### TASK DIRECTIONS
Transcribe each entry below exactly. Pictures do not go in the copy.

##### LISTED RECORDS

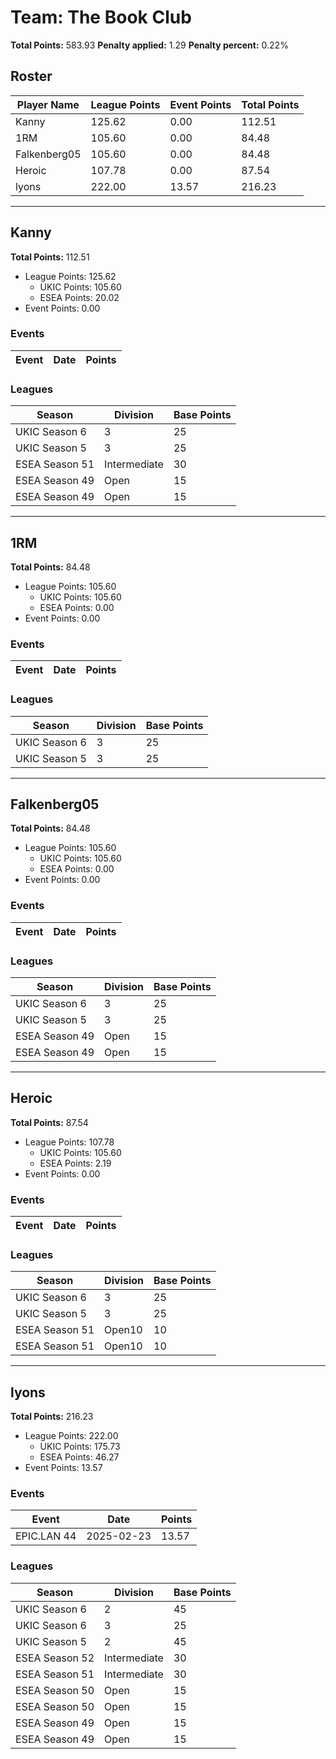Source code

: # Team: The Book Club

**Total Points:** 583.93
**Penalty applied:** 1.29
**Penalty percent:** 0.22%

## Roster
| Player Name | League Points | Event Points | Total Points |
|-------------|--------------|--------------|-------------|
| Kanny | 125.62 | 0.00 | 112.51 |
| 1RM | 105.60 | 0.00 | 84.48 |
| Falkenberg05 | 105.60 | 0.00 | 84.48 |
| Heroic | 107.78 | 0.00 | 87.54 |
| lyons | 222.00 | 13.57 | 216.23 |

---

## Kanny

**Total Points:** 112.51

- League Points: 125.62
  - UKIC Points: 105.60
  - ESEA Points: 20.02
- Event Points: 0.00

### Events
| Event | Date | Points |
|-------|------|--------|
### Leagues
| Season | Division | Base Points |
|--------|----------|-------------|
| UKIC Season 6 | 3 | 25 |
| UKIC Season 5 | 3 | 25 |
| ESEA Season 51 | Intermediate | 30 |
| ESEA Season 49 | Open | 15 |
| ESEA Season 49 | Open | 15 |
---

## 1RM

**Total Points:** 84.48

- League Points: 105.60
  - UKIC Points: 105.60
  - ESEA Points: 0.00
- Event Points: 0.00

### Events
| Event | Date | Points |
|-------|------|--------|
### Leagues
| Season | Division | Base Points |
|--------|----------|-------------|
| UKIC Season 6 | 3 | 25 |
| UKIC Season 5 | 3 | 25 |
---

## Falkenberg05

**Total Points:** 84.48

- League Points: 105.60
  - UKIC Points: 105.60
  - ESEA Points: 0.00
- Event Points: 0.00

### Events
| Event | Date | Points |
|-------|------|--------|
### Leagues
| Season | Division | Base Points |
|--------|----------|-------------|
| UKIC Season 6 | 3 | 25 |
| UKIC Season 5 | 3 | 25 |
| ESEA Season 49 | Open | 15 |
| ESEA Season 49 | Open | 15 |
---

## Heroic

**Total Points:** 87.54

- League Points: 107.78
  - UKIC Points: 105.60
  - ESEA Points: 2.19
- Event Points: 0.00

### Events
| Event | Date | Points |
|-------|------|--------|
### Leagues
| Season | Division | Base Points |
|--------|----------|-------------|
| UKIC Season 6 | 3 | 25 |
| UKIC Season 5 | 3 | 25 |
| ESEA Season 51 | Open10 | 10 |
| ESEA Season 51 | Open10 | 10 |
---

## lyons

**Total Points:** 216.23

- League Points: 222.00
  - UKIC Points: 175.73
  - ESEA Points: 46.27
- Event Points: 13.57

### Events
| Event | Date | Points |
|-------|------|--------|
| EPIC.LAN 44 | 2025-02-23 | 13.57 |
### Leagues
| Season | Division | Base Points |
|--------|----------|-------------|
| UKIC Season 6 | 2 | 45 |
| UKIC Season 6 | 3 | 25 |
| UKIC Season 5 | 2 | 45 |
| ESEA Season 52 | Intermediate | 30 |
| ESEA Season 51 | Intermediate | 30 |
| ESEA Season 50 | Open | 15 |
| ESEA Season 50 | Open | 15 |
| ESEA Season 49 | Open | 15 |
| ESEA Season 49 | Open | 15 |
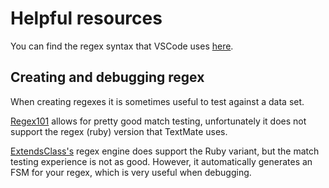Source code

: # Helpful resources

You can find the regex syntax that VSCode uses [here](https://macromates.com/manual/en/regular_expressions).

## Creating and debugging regex

When creating regexes it is sometimes useful to test against a data set.

[Regex101](https://regex101.com/) allows for pretty good match testing, unfortunately it does not support the regex (ruby) version that TextMate uses.

[ExtendsClass's](https://extendsclass.com/regex-tester.html#ruby) regex engine does support the Ruby variant, but the match testing experience is not as good. However, it automatically generates an FSM for your regex, which is very useful when debugging.

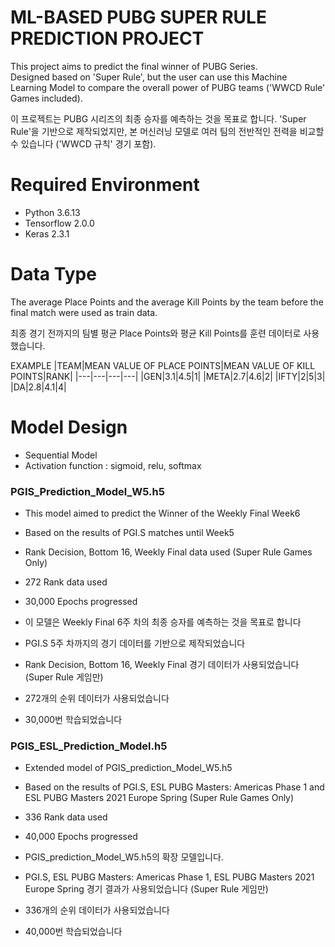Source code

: # ML-BASED PUBG SUPER RULE PREDICTION PROJECT  

This project aims to predict the final winner of PUBG Series.  
Designed based on 'Super Rule', but the user can use this Machine Learning Model to compare the overall power of PUBG teams ('WWCD Rule' Games included).    
  
이 프로젝트는 PUBG 시리즈의 최종 승자를 예측하는 것을 목표로 합니다.
'Super Rule'을 기반으로 제작되었지만, 본 머신러닝 모델로 여러 팀의 전반적인 전력을 비교할 수 있습니다 ('WWCD 규칙' 경기 포함).  

# Required Environment  
- Python 3.6.13
- Tensorflow 2.0.0
- Keras 2.3.1
  
# Data Type  
The average Place Points and the average Kill Points by the team before the final match were used as train data.  

최종 경기 전까지의 팀별 평균 Place Points와 평균 Kill Points를 훈련 데이터로 사용했습니다.  
  
EXAMPLE
|TEAM|MEAN VALUE OF PLACE POINTS|MEAN VALUE OF KILL POINTS|RANK|
|---|---|---|---|
|GEN|3.1|4.5|1|
|META|2.7|4.6|2|
|IFTY|2|5|3|
|DA|2.8|4.1|4|
  
# Model Design  
- Sequential Model
- Activation function : sigmoid, relu, softmax

### PGIS_Prediction_Model_W5.h5
- This model aimed to predict the Winner of the Weekly Final Week6
- Based on the results of PGI.S matches until Week5
- Rank Decision, Bottom 16, Weekly Final data used (Super Rule Games Only)
- 272 Rank data used
- 30,000 Epochs progressed  
  
- 이 모델은 Weekly Final 6주 차의 최종 승자를 예측하는 것을 목표로 합니다
- PGI.S 5주 차까지의 경기 데이터를 기반으로 제작되었습니다
- Rank Decision, Bottom 16, Weekly Final 경기 데이터가 사용되었습니다 (Super Rule 게임만)
- 272개의 순위 데이터가 사용되었습니다
- 30,000번 학습되었습니다
  
### PGIS_ESL_Prediction_Model.h5
- Extended model of PGIS_prediction_Model_W5.h5
- Based on the results of PGI.S, ESL PUBG Masters: Americas Phase 1 and ESL PUBG Masters 2021 Europe Spring (Super Rule Games Only)
- 336 Rank data used
- 40,000 Epochs progressed  
  
- PGIS_prediction_Model_W5.h5의 확장 모델입니다.
- PGI.S, ESL PUBG Masters: Americas Phase 1, ESL PUBG Masters 2021 Europe Spring 경기 결과가 사용되었습니다 (Super Rule 게임만)
- 336개의 순위 데이터가 사용되었습니다
- 40,000번 학습되었습니다
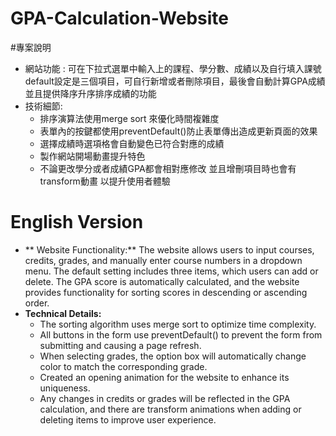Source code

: # GPA-Calculation-Website

#專案說明
* 網站功能 : 可在下拉式選單中輸入上的課程、學分數、成績以及自行填入課號 default設定是三個項目，可自行新增或者刪除項目，最後會自動計算GPA成績 並且提供降序升序排序成績的功能
* 技術細節:
  * 排序演算法使用merge sort 來優化時間複雜度
  * 表單內的按鍵都使用preventDefault()防止表單傳出造成更新頁面的效果
  * 選擇成績時選項格會自動變色已符合對應的成績
  * 製作網站開場動畫提升特色
  * 不論更改學分或者成績GPA都會相對應修改 並且增刪項目時也會有transform動畫 以提升使用者體驗

# English Version
- ** Website Functionality:** The website allows users to input courses, credits, grades, and manually enter course numbers in a dropdown menu. The default setting includes three items, which users can add or delete. The GPA score is automatically calculated, and the website provides functionality for sorting scores in descending or ascending order.
- **Technical Details:**
  - The sorting algorithm uses merge sort to optimize time complexity.
  - All buttons in the form use preventDefault() to prevent the form from submitting and causing a page refresh.
  - When selecting grades, the option box will automatically change color to match the corresponding grade.
  - Created an opening animation for the website to enhance its uniqueness.
  - Any changes in credits or grades will be reflected in the GPA calculation, and there are transform animations when adding or deleting items to improve user experience.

##########

### EXERCISE OUTPUT
Source code

: # Team: The Book Club

**Total Points:** 583.93
**Penalty applied:** 1.29
**Penalty percent:** 0.22%

## Roster
| Player Name | League Points | Event Points | Total Points |
|-------------|--------------|--------------|-------------|
| Kanny | 125.62 | 0.00 | 112.51 |
| 1RM | 105.60 | 0.00 | 84.48 |
| Falkenberg05 | 105.60 | 0.00 | 84.48 |
| Heroic | 107.78 | 0.00 | 87.54 |
| lyons | 222.00 | 13.57 | 216.23 |

---

## Kanny

**Total Points:** 112.51

- League Points: 125.62
  - UKIC Points: 105.60
  - ESEA Points: 20.02
- Event Points: 0.00

### Events
| Event | Date | Points |
|-------|------|--------|
### Leagues
| Season | Division | Base Points |
|--------|----------|-------------|
| UKIC Season 6 | 3 | 25 |
| UKIC Season 5 | 3 | 25 |
| ESEA Season 51 | Intermediate | 30 |
| ESEA Season 49 | Open | 15 |
| ESEA Season 49 | Open | 15 |
---

## 1RM

**Total Points:** 84.48

- League Points: 105.60
  - UKIC Points: 105.60
  - ESEA Points: 0.00
- Event Points: 0.00

### Events
| Event | Date | Points |
|-------|------|--------|
### Leagues
| Season | Division | Base Points |
|--------|----------|-------------|
| UKIC Season 6 | 3 | 25 |
| UKIC Season 5 | 3 | 25 |
---

## Falkenberg05

**Total Points:** 84.48

- League Points: 105.60
  - UKIC Points: 105.60
  - ESEA Points: 0.00
- Event Points: 0.00

### Events
| Event | Date | Points |
|-------|------|--------|
### Leagues
| Season | Division | Base Points |
|--------|----------|-------------|
| UKIC Season 6 | 3 | 25 |
| UKIC Season 5 | 3 | 25 |
| ESEA Season 49 | Open | 15 |
| ESEA Season 49 | Open | 15 |
---

## Heroic

**Total Points:** 87.54

- League Points: 107.78
  - UKIC Points: 105.60
  - ESEA Points: 2.19
- Event Points: 0.00

### Events
| Event | Date | Points |
|-------|------|--------|
### Leagues
| Season | Division | Base Points |
|--------|----------|-------------|
| UKIC Season 6 | 3 | 25 |
| UKIC Season 5 | 3 | 25 |
| ESEA Season 51 | Open10 | 10 |
| ESEA Season 51 | Open10 | 10 |
---

## lyons

**Total Points:** 216.23

- League Points: 222.00
  - UKIC Points: 175.73
  - ESEA Points: 46.27
- Event Points: 13.57

### Events
| Event | Date | Points |
|-------|------|--------|
| EPIC.LAN 44 | 2025-02-23 | 13.57 |
### Leagues
| Season | Division | Base Points |
|--------|----------|-------------|
| UKIC Season 6 | 2 | 45 |
| UKIC Season 6 | 3 | 25 |
| UKIC Season 5 | 2 | 45 |
| ESEA Season 52 | Intermediate | 30 |
| ESEA Season 51 | Intermediate | 30 |
| ESEA Season 50 | Open | 15 |
| ESEA Season 50 | Open | 15 |
| ESEA Season 49 | Open | 15 |
| ESEA Season 49 | Open | 15 |
Source code

: # Helpful resources

You can find the regex syntax that VSCode uses [here](https://macromates.com/manual/en/regular_expressions).

## Creating and debugging regex

When creating regexes it is sometimes useful to test against a data set.

[Regex101](https://regex101.com/) allows for pretty good match testing, unfortunately it does not support the regex (ruby) version that TextMate uses.

[ExtendsClass's](https://extendsclass.com/regex-tester.html#ruby) regex engine does support the Ruby variant, but the match testing experience is not as good. However, it automatically generates an FSM for your regex, which is very useful when debugging.

Source code

: # ML-BASED PUBG SUPER RULE PREDICTION PROJECT  

This project aims to predict the final winner of PUBG Series.  
Designed based on 'Super Rule', but the user can use this Machine Learning Model to compare the overall power of PUBG teams ('WWCD Rule' Games included).    
  
이 프로젝트는 PUBG 시리즈의 최종 승자를 예측하는 것을 목표로 합니다.
'Super Rule'을 기반으로 제작되었지만, 본 머신러닝 모델로 여러 팀의 전반적인 전력을 비교할 수 있습니다 ('WWCD 규칙' 경기 포함).  

# Required Environment  
- Python 3.6.13
- Tensorflow 2.0.0
- Keras 2.3.1
  
# Data Type  
The average Place Points and the average Kill Points by the team before the final match were used as train data.  

최종 경기 전까지의 팀별 평균 Place Points와 평균 Kill Points를 훈련 데이터로 사용했습니다.  
  
EXAMPLE
|TEAM|MEAN VALUE OF PLACE POINTS|MEAN VALUE OF KILL POINTS|RANK|
|---|---|---|---|
|GEN|3.1|4.5|1|
|META|2.7|4.6|2|
|IFTY|2|5|3|
|DA|2.8|4.1|4|
  
# Model Design  
- Sequential Model
- Activation function : sigmoid, relu, softmax

### PGIS_Prediction_Model_W5.h5
- This model aimed to predict the Winner of the Weekly Final Week6
- Based on the results of PGI.S matches until Week5
- Rank Decision, Bottom 16, Weekly Final data used (Super Rule Games Only)
- 272 Rank data used
- 30,000 Epochs progressed  
  
- 이 모델은 Weekly Final 6주 차의 최종 승자를 예측하는 것을 목표로 합니다
- PGI.S 5주 차까지의 경기 데이터를 기반으로 제작되었습니다
- Rank Decision, Bottom 16, Weekly Final 경기 데이터가 사용되었습니다 (Super Rule 게임만)
- 272개의 순위 데이터가 사용되었습니다
- 30,000번 학습되었습니다
  
### PGIS_ESL_Prediction_Model.h5
- Extended model of PGIS_prediction_Model_W5.h5
- Based on the results of PGI.S, ESL PUBG Masters: Americas Phase 1 and ESL PUBG Masters 2021 Europe Spring (Super Rule Games Only)
- 336 Rank data used
- 40,000 Epochs progressed  
  
- PGIS_prediction_Model_W5.h5의 확장 모델입니다.
- PGI.S, ESL PUBG Masters: Americas Phase 1, ESL PUBG Masters 2021 Europe Spring 경기 결과가 사용되었습니다 (Super Rule 게임만)
- 336개의 순위 데이터가 사용되었습니다
- 40,000번 학습되었습니다
Source code

: # GPA-Calculation-Website

#專案說明
* 網站功能 : 可在下拉式選單中輸入上的課程、學分數、成績以及自行填入課號 default設定是三個項目，可自行新增或者刪除項目，最後會自動計算GPA成績 並且提供降序升序排序成績的功能
* 技術細節:
  * 排序演算法使用merge sort 來優化時間複雜度
  * 表單內的按鍵都使用preventDefault()防止表單傳出造成更新頁面的效果
  * 選擇成績時選項格會自動變色已符合對應的成績
  * 製作網站開場動畫提升特色
  * 不論更改學分或者成績GPA都會相對應修改 並且增刪項目時也會有transform動畫 以提升使用者體驗

# English Version
- ** Website Functionality:** The website allows users to input courses, credits, grades, and manually enter course numbers in a dropdown menu. The default setting includes three items, which users can add or delete. The GPA score is automatically calculated, and the website provides functionality for sorting scores in descending or ascending order.
- **Technical Details:**
  - The sorting algorithm uses merge sort to optimize time complexity.
  - All buttons in the form use preventDefault() to prevent the form from submitting and causing a page refresh.
  - When selecting grades, the option box will automatically change color to match the corresponding grade.
  - Created an opening animation for the website to enhance its uniqueness.
  - Any changes in credits or grades will be reflected in the GPA calculation, and there are transform animations when adding or deleting items to improve user experience.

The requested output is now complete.